Don't know if this will be of interest to anyone but my friends, but I was reading over some old computer files and came upon the following story that's perfect for Halloween. It's about a prank that was played on one of my friends. Not knowing my friend (Sean) could give the impression that the prank was cruel... It was not. Also, after re-reading the story I see that it's possible I could come across as, for lack of a better word, a lunatic to some people. That's fine. The fact that I realize this probably means I'm not a lunatic.
Two final things: 1.) The story took place in the spring of 2007. 2.) It's not as interesting as my disclaimers might have led you to believe.
I was hanging out with my friend Sarah at her house, and while I was there I invited over a mutual friend, Sean, who lived nearby. I had spoken with Sean earlier in the day (online) and told him I had murdered Sarah. I asked if he was going to call the police and inform them, or if he was going to come over and help me bury her instead. He chose the latter but said he was charging me $1,000. This meant, of course, that he did not believe me. (At least I hope that's what it meant!)
Because of the seed that had been planted, a few hours later -- about fifteen minutes before Sean was supposed to arrive -- Sarah and I decided to quickly stage a murder scene to see how he would react. I rolled Sarah up in a blanket just as I might if I had actually killed her, and the plan was for her to lay there motionless pretending to be dead. Next, I went and found a white towel and some red food coloring. I put some food coloring on the towel and also mixed some with water in a cup and poured it over the towel. Then I placed the (now bloody) towel on the blanket where Sarah's lower chest was in an attempt to make it look as though the blood had seeped through the blanket and I had tried to contain it. I took a steak knife from her kitchen and placed it on the table near her. The scene was moderately convincing, but something didn't look right... I realized that a soapy, bloody bucket sitting on the floor outside the "murder room" would likely add another layer of belief; after all, who would go to such trouble for the sake of a ridiculous joke? I made it look really good by pouring some red food coloring down the inside of the bucket (after I had filled it with soapy water), and made sure to splatter some red specks of food coloring on it as well. I sat a bloody sponge atop the water and placed the bucket such that Sean would be sure to see it before peering in at the corpse. The scene still wasn't perfect so we decided to turn the lamp off to make the bloody towel look more real, and I fixed the windows so the proper amount of light was coming in. (Poor Sarah! Why didn't we save the blanket-wrapping for last?) The television was on -- volume low -- as if the murder had taken place abruptly and I didn't have the chance to turn off the TV -- clearly I had been preoccupied with cleaning up! Everything looked pretty good. We decided that it would be best to partially cover Sarah's face with the leftover blanket when Sean's car pulled up so that no accidental eye-twitching could be detected. My plan was to emerge from the bathroom down the hall very casually after Sean had had a few minutes to critique the scene. (Sarah was excited to partake in the experiment, of course. Reading over this I can see how it might sound as though I was torturing her!)

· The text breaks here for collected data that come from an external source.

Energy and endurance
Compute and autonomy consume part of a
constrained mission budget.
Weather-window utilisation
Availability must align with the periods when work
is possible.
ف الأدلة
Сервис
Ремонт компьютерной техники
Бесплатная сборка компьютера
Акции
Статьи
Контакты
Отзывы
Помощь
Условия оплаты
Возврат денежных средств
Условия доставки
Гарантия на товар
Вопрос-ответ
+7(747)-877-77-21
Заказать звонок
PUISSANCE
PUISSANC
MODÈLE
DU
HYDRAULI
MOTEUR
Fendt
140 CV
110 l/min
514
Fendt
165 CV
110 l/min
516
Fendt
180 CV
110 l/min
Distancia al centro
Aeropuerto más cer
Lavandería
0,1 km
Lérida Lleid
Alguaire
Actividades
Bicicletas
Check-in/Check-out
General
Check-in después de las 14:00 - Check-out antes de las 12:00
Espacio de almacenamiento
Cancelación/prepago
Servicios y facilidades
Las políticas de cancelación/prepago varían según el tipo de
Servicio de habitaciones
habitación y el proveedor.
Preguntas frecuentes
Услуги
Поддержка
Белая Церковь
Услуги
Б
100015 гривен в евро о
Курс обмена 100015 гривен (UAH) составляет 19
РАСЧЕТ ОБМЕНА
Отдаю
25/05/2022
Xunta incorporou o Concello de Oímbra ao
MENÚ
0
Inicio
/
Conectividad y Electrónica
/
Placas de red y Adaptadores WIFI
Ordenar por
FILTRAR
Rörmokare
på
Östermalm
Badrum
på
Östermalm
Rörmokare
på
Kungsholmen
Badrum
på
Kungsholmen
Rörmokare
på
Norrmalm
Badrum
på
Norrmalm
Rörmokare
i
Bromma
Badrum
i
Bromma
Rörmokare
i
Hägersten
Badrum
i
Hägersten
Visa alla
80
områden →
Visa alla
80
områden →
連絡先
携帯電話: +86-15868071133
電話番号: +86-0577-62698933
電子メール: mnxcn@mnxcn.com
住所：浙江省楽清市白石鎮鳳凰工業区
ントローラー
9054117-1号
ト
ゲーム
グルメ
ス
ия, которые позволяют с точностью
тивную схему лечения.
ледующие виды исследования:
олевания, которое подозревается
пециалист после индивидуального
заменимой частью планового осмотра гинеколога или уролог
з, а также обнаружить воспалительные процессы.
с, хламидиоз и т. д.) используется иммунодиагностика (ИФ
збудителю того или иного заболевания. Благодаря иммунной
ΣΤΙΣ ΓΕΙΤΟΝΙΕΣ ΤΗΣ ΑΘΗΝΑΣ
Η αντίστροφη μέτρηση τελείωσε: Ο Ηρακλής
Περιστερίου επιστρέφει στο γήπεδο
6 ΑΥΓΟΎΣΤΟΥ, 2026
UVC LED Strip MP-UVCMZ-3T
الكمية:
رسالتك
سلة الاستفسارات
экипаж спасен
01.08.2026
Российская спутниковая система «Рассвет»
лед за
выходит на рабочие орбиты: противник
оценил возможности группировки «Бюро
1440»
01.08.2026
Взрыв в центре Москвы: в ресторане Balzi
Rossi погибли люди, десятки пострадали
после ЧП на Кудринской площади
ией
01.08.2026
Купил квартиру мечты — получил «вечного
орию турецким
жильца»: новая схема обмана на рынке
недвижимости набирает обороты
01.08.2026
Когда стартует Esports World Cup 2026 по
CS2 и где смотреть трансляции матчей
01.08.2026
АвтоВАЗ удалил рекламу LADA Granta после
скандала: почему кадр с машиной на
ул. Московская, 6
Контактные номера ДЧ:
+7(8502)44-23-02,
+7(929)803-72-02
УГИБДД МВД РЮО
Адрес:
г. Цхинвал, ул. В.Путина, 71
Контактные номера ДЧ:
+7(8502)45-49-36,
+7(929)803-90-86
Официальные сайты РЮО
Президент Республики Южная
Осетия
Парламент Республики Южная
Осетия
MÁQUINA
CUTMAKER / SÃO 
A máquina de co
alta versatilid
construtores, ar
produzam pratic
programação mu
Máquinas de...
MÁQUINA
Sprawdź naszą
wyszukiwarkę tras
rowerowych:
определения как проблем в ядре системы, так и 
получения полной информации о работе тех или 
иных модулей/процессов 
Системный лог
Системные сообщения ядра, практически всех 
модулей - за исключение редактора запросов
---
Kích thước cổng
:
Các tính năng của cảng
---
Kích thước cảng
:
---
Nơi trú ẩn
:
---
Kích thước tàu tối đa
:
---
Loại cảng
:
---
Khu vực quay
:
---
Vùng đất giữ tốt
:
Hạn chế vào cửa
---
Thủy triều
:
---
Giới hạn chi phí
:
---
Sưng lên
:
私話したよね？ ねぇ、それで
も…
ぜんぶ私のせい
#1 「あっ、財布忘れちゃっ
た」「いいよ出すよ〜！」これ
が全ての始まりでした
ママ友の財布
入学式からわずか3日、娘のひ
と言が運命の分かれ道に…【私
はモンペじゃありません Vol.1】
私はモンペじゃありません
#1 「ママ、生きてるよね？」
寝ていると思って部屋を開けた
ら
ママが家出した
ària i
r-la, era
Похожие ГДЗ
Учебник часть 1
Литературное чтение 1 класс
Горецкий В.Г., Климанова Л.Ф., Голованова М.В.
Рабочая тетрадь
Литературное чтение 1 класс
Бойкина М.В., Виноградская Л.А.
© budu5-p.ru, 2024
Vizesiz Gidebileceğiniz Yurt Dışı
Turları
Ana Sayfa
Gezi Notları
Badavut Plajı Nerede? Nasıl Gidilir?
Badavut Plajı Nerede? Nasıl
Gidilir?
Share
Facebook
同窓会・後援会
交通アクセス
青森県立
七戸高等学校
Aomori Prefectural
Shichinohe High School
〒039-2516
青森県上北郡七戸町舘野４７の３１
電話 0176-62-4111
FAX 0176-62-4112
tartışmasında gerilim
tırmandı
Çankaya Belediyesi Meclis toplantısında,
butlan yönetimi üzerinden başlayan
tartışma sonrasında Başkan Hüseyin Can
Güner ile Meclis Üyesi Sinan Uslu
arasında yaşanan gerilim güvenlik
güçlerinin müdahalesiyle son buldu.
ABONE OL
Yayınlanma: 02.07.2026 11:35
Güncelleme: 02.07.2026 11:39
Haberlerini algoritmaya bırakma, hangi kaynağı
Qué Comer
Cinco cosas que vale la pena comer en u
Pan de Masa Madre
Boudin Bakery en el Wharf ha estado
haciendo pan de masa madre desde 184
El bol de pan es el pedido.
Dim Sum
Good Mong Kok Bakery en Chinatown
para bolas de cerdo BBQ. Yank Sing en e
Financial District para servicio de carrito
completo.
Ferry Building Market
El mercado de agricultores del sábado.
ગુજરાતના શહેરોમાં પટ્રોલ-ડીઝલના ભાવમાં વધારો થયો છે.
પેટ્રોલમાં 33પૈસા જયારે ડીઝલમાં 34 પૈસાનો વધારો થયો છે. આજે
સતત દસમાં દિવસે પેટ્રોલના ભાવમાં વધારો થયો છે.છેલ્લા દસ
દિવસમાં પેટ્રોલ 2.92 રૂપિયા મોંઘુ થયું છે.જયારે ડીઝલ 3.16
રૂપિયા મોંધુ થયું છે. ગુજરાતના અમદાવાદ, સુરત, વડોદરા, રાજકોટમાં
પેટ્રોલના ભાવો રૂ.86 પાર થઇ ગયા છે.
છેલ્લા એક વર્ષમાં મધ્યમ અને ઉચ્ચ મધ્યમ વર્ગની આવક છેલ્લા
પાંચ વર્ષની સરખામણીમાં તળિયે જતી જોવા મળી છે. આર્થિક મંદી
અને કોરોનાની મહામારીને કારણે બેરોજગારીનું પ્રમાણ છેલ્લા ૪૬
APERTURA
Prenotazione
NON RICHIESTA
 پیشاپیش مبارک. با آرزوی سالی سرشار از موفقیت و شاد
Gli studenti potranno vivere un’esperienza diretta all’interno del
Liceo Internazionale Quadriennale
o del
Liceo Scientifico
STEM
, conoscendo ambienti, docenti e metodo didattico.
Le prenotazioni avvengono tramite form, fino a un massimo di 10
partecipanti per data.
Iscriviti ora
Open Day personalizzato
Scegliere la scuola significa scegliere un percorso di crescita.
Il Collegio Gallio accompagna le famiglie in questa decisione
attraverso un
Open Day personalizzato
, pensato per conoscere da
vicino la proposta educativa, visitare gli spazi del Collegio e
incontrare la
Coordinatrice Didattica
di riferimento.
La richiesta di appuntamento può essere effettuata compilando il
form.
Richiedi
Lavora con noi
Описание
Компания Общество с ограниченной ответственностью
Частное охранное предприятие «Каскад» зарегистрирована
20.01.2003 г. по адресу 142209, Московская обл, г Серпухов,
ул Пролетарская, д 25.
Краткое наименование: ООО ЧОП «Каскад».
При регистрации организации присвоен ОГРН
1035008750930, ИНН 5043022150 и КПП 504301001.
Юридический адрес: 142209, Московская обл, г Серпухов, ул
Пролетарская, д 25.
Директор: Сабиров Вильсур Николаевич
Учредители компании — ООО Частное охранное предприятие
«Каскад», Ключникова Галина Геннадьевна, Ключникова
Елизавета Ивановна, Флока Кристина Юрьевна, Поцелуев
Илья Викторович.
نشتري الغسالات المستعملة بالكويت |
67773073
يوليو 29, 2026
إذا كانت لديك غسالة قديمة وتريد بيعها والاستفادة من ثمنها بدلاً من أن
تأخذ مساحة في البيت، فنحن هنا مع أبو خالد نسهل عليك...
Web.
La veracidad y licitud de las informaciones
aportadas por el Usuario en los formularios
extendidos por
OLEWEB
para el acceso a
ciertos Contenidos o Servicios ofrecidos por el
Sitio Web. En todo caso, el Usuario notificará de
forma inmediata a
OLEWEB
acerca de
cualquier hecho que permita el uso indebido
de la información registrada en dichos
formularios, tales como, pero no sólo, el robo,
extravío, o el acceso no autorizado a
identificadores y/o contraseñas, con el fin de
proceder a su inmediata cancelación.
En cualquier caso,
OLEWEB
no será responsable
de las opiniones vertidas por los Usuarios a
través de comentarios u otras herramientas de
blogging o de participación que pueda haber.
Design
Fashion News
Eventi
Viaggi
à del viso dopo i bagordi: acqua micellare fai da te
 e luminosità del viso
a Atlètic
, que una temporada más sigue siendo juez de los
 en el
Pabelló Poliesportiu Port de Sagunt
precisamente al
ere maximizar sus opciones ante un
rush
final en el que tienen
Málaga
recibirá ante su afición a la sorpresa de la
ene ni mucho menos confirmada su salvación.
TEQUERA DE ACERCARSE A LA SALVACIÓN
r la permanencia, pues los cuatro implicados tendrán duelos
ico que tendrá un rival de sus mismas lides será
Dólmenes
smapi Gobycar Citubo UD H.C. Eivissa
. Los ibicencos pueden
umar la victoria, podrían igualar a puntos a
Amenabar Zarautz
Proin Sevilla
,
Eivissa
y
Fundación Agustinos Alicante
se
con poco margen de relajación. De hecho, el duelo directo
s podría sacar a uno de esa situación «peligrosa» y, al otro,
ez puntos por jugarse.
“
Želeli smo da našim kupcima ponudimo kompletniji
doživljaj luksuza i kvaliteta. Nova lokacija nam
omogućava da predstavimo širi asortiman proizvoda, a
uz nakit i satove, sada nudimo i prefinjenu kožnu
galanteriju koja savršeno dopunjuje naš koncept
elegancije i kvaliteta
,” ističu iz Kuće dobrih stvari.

Everything went according to plan. I came out of the bathroom once Sean had been inside a few minutes and, surprisingly, he didn't laugh. I thought for sure laughter would be his reaction considering how it's nearly impossible to change someones perception of what you're capable of.
"A steak knife?" was all he said. I didn't say anything in response and picked up the heavy black flashlight that was sitting in the room and swung it at his head. He uncharacteristically flinched. (I stopped before I cracked his skull, naturally.) After pretending to bash his brains in there was no longer any sense in continuing the charade. He explained to me that if I had used a steak knife I would have surely cut up my hands, and the stab wounds would be so plentiful that there would have been blood everywhere. I hadn't thought of that. In fact, I actually picked the steak knife because I thought it would be less cliche than a giant butcher knife, and thus, more believable. Oh well.
I asked him in more detail what he had thought and he said his reactions took the following line: (upon seeing the bucket) "I wonder what happened. Maybe one of the animals was hurt. Would Tyler really have killed Sarah?" (upon seeing the body in the room): "Maybe he really did it. [pause] That knife, oh, it wouldn't have worked that way." He said that, even though he had entertained the possibility of a real murder for a few seconds, he wasn't scared. I wondered why and came to the conclusion that it was likely due to how hard it is for a friend to change in the eyes of another friend when it requires the ego of the critiquing friend to be slighted in order to confirm the change. In other words: "Sure, he might be capable of murdering Sarah, but he would never murder me; he likes me too much!" This is a comical and cynical reading, but it does make a lot of sense. Anyway, we didn't expect to give Sean anything but a laugh, so the few seconds of strange experience he got made it more than worthwhile.